La myopie, déjà aujourd’hui le défaut visuel le plus répandu, concernera vers 2050 environ la moitié de la population mondiale : selon l’OMS, à cette date, près d’un milliard de personnes seront atteintes de myopie grave (c’est‑à‑dire supérieure à 6 dioptries). Une synthèse des études publiées sur ce sujet au cours des 25 dernières années met désormais en lumière quelques précautions simples pour prévenir la myopie chez les nouvelles générations.

Selon l’analyse, publiée dans la revue scientifique Clinical and Experimental Optometry, il est important de communiquer que la myopie n’est pas seulement une condition à corriger lorsque l’on l’a déjà, mais aussi quelque chose qui peut être évité ou retardé grâce à une information adaptée et à de petits changements dans le mode de vie.

Sortir pour jouer : c’est l’ophtalmologiste qui l’a dit !

Environ 30 % des facteurs qui favorisent la myopie ont une origine génétique ; le reste de la prévention se joue donc sur des facteurs environnementaux, liés à la façon dont les enfants mangent, dorment et passent leurs loisirs.
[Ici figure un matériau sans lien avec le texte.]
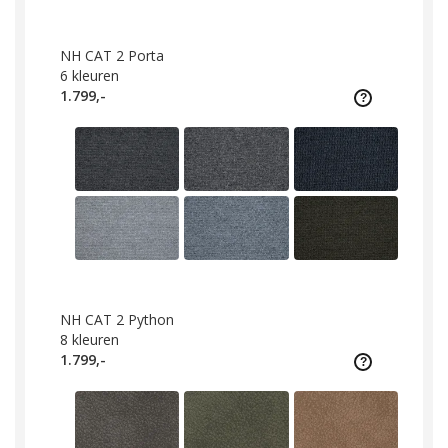
NH CAT 2 Porta
6
kleuren
1.799,-
NH CAT 2 Python
8
kleuren
1.799,-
La lumière naturelle stimule la libération de dopamine dans la rétine, un neurotransmetteur qui réduit la progression de la myopie car il ralentit l’allongement du globe oculaire. Chez les personnes myopes, c’est précisément un globe oculaire trop allongé qui fait que la lumière qui pénètre dans l’œil par la cornée ne tombe pas sur la rétine mais devant elle, générant une image rétinienne floue et entravant la mise au point des objets lointains.

Veiller à ce que les enfants passent au moins deux heures par jour à l’extérieur aide à stimuler la libération de dopamine et offre un environnement visuel plus riche sur lequel poser le regard. Cette habitude peut retarder l’apparition de la myopie et prévenir ses formes les plus graves.

Non aux appareils collés aux yeux

Il est fondamental de réguler le temps que les enfants et les adolescents passent devant les écrans, en particulier les tablettes et les téléphones, qui sont tenus très près des yeux et qui servent souvent de « doudous numériques ». Pas d’écrans avant deux ans, une heure maximale d’écrans pour un usage récréatif entre 2 et 10 ans, avec des pauses fréquentes et à une distance minimale de 35-40 centimètres du visage (ces recommandations concernent les yeux : sur l’opportunité d’exposer les jeunes enfants à des activités passives devant les écrans, il existe une littérature scientifique évidente, et le verdict de la science est souvent celui qui est le plus « inconfortable » pour les parents).

Attention à l’alimentation

Une activité physique régulière et un nombre adéquat d’heures de sommeil figurent parmi les autres habitudes préventives, mais un aspect peut-être moins discuté concerne l’alimentation : les études les plus récentes mettent en évidence une association entre les processus inflammatoires et la myopie, en particulier dans les formes les plus graves.

Ainsi, un régime qui combat l’inflammation dès l’enfance, pauvre en sucres et en sel et équilibré, aide à prévenir les processus inflammatoires et, avec eux, la myopie. Par ailleurs, une alimentation saine éloigne le risque d’obésité, une autre condition qui peut aggraver la myopie.